**Exercise details:** Quote verbatim every line from the one containing "text 6.工作團隊說明：應檢附製作人、導演、編劇、主要 [302, 567, 1053, 671]" down to the one containing "671, 1053, 931]", including both of those lines.

**Material provided:**
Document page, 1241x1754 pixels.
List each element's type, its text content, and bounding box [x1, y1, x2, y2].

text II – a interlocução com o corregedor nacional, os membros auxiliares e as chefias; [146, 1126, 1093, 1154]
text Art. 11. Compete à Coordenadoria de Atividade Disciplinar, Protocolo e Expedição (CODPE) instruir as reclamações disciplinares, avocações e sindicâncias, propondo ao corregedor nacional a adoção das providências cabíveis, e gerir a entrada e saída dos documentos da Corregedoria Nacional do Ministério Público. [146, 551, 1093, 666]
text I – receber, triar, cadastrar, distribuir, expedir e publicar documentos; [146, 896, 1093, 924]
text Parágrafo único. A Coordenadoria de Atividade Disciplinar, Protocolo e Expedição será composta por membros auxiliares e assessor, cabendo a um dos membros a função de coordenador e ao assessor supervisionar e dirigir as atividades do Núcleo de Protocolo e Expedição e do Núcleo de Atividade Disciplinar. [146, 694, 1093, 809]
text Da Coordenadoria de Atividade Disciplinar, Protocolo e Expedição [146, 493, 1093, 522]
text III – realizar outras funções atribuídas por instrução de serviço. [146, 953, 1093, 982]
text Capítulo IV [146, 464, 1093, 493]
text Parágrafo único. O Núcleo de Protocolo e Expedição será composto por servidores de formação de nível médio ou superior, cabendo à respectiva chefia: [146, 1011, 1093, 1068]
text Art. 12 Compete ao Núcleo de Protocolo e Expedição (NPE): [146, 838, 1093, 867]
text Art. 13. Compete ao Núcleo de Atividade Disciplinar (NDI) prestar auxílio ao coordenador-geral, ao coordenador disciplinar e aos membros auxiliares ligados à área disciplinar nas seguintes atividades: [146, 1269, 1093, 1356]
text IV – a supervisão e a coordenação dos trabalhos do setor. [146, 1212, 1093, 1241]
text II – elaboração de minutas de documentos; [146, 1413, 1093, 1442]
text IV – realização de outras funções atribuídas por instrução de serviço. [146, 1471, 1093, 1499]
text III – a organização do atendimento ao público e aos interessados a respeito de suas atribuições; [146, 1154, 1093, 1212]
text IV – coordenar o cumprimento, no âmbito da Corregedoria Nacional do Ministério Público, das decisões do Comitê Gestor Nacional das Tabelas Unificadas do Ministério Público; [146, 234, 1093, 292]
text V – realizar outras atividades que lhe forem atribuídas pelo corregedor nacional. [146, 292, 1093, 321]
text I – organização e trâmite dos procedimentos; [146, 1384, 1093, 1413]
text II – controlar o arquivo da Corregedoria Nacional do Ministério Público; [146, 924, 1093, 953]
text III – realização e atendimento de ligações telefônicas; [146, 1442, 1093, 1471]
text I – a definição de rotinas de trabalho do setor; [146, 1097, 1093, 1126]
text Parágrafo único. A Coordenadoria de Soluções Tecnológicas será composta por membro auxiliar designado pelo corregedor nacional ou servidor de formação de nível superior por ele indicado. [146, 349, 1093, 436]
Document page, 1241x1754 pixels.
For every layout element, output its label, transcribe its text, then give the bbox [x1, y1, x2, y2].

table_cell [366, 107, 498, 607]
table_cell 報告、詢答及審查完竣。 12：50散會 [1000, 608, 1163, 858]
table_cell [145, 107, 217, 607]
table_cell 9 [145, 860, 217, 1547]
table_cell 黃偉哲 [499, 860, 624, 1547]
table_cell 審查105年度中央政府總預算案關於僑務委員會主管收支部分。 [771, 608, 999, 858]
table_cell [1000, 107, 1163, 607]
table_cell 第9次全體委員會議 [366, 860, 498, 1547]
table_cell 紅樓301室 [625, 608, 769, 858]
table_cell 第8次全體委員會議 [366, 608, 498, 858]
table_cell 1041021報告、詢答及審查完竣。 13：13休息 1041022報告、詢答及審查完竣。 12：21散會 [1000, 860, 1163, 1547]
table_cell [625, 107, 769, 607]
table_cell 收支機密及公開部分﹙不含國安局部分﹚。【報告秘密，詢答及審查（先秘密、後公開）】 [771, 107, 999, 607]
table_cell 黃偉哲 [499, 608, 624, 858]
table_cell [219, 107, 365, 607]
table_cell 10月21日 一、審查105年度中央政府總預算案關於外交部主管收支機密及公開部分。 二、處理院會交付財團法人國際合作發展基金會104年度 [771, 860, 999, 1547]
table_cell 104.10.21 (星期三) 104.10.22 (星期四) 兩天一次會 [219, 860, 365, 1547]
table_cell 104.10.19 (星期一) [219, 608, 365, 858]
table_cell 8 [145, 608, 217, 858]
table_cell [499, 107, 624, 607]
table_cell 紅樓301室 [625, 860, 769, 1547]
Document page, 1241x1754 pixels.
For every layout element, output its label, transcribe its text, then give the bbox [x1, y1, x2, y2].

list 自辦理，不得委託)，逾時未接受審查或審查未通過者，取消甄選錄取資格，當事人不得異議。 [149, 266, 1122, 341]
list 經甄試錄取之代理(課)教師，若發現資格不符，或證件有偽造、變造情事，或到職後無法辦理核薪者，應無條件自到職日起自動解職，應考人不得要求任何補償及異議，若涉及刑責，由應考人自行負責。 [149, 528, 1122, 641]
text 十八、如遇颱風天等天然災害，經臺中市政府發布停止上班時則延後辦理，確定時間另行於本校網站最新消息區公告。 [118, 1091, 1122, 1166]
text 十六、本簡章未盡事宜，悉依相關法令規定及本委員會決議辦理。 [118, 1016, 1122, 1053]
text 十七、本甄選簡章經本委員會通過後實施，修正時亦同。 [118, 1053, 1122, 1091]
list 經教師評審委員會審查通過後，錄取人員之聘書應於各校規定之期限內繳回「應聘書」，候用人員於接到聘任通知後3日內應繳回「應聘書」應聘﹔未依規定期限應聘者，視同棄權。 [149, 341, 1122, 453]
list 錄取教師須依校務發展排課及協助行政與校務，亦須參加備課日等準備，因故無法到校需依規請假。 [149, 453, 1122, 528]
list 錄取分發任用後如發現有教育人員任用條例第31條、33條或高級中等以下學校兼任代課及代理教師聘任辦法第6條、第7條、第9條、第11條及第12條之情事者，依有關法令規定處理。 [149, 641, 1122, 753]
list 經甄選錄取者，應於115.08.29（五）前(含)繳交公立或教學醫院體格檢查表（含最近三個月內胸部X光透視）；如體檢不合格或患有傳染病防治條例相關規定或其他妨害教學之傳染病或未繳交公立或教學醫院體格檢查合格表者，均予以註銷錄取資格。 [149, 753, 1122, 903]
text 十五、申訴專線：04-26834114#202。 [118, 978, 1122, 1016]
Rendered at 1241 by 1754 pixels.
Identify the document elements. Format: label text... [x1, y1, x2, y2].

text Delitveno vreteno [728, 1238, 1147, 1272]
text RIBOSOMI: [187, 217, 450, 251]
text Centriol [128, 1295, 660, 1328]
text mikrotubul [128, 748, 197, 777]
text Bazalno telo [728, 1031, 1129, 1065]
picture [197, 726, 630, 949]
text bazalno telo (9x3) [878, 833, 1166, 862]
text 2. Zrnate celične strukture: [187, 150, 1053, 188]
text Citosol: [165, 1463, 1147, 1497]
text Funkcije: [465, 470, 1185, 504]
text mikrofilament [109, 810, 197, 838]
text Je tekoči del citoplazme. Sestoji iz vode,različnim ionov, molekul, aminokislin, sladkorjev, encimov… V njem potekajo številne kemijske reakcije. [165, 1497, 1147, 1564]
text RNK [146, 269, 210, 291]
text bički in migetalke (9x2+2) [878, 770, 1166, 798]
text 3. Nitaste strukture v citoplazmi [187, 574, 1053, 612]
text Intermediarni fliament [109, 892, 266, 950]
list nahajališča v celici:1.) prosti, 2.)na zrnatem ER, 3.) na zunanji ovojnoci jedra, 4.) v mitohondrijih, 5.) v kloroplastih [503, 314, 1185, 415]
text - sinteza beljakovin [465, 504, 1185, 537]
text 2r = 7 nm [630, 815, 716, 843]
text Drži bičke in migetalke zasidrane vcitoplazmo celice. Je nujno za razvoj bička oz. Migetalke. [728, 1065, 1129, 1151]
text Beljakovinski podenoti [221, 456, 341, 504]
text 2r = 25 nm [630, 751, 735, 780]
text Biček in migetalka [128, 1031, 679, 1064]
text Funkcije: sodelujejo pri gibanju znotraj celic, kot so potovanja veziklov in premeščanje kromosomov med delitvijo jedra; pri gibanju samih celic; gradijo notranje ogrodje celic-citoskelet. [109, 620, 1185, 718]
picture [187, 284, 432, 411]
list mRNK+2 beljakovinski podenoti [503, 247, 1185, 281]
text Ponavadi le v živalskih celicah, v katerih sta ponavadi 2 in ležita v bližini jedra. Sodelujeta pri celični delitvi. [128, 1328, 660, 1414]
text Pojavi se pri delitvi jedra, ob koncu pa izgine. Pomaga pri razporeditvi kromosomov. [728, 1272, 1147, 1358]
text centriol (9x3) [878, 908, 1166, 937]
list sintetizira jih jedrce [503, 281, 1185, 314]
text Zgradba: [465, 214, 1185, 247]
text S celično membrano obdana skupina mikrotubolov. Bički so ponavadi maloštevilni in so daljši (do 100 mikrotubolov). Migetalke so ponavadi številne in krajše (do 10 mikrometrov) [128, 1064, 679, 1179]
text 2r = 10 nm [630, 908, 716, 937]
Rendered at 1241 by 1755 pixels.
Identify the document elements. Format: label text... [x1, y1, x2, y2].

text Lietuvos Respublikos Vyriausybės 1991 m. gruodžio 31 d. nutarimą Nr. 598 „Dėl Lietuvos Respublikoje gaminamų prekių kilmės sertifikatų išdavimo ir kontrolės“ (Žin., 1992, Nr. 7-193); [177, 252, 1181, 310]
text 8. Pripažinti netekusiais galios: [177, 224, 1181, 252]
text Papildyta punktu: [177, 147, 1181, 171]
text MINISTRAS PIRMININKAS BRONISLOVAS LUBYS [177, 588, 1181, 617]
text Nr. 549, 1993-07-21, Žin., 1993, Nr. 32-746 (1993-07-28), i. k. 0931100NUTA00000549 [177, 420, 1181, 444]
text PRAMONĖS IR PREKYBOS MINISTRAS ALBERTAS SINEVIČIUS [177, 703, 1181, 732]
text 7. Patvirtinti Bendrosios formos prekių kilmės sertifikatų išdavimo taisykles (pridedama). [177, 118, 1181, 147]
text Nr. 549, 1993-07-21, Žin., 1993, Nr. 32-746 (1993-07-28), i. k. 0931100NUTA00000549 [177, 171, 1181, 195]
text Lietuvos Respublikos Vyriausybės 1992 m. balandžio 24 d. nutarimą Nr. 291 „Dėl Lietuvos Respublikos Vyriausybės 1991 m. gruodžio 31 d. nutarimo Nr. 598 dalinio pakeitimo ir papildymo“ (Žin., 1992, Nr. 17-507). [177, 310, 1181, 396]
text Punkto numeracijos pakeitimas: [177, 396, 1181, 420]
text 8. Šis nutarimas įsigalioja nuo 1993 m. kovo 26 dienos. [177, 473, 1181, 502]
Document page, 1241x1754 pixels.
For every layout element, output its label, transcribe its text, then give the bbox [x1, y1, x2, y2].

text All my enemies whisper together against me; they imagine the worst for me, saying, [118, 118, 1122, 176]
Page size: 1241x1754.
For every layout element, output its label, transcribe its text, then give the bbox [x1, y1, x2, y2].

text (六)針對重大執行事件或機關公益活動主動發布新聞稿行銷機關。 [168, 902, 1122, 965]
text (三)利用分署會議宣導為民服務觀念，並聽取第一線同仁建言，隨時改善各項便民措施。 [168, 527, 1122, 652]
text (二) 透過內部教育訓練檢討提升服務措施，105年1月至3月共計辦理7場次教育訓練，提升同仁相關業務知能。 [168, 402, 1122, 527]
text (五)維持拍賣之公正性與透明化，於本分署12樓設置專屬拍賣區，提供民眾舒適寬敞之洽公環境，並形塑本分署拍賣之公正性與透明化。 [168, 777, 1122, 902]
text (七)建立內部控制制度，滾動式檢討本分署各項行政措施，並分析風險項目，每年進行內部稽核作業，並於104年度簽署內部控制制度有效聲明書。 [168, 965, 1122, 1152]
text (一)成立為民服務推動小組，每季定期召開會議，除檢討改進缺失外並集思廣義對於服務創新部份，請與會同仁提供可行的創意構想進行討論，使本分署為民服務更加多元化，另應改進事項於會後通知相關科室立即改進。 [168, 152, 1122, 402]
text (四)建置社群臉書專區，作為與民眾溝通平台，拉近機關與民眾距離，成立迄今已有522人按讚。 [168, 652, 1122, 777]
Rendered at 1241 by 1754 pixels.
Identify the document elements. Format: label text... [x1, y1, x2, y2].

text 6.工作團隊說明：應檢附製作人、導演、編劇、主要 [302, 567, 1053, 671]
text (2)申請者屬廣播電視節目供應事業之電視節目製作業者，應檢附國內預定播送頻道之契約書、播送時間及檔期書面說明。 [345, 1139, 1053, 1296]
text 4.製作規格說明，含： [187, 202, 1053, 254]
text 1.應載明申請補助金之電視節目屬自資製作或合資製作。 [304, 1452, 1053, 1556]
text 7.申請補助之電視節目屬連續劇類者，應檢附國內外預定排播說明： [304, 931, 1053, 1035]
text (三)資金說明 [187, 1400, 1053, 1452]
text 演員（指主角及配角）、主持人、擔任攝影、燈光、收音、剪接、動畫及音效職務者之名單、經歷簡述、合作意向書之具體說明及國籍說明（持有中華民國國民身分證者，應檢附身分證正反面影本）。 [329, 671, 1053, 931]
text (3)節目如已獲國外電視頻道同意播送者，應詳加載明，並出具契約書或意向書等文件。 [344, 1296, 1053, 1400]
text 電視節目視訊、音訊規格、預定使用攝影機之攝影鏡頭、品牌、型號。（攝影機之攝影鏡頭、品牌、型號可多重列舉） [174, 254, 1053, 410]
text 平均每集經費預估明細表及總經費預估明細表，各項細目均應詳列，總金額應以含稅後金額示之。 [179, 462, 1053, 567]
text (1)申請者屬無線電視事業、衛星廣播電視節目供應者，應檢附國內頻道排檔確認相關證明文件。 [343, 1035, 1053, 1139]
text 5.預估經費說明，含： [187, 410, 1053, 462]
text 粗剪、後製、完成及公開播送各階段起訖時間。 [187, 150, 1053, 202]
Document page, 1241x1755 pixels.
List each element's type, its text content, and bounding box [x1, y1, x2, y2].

**Task answer:**
text 6.工作團隊說明：應檢附製作人、導演、編劇、主要 [302, 567, 1053, 671]
text (2)申請者屬廣播電視節目供應事業之電視節目製作業者，應檢附國內預定播送頻道之契約書、播送時間及檔期書面說明。 [345, 1139, 1053, 1296]
text 4.製作規格說明，含： [187, 202, 1053, 254]
text 1.應載明申請補助金之電視節目屬自資製作或合資製作。 [304, 1452, 1053, 1556]
text 7.申請補助之電視節目屬連續劇類者，應檢附國內外預定排播說明： [304, 931, 1053, 1035]
text (三)資金說明 [187, 1400, 1053, 1452]
text 演員（指主角及配角）、主持人、擔任攝影、燈光、收音、剪接、動畫及音效職務者之名單、經歷簡述、合作意向書之具體說明及國籍說明（持有中華民國國民身分證者，應檢附身分證正反面影本）。 [329, 671, 1053, 931]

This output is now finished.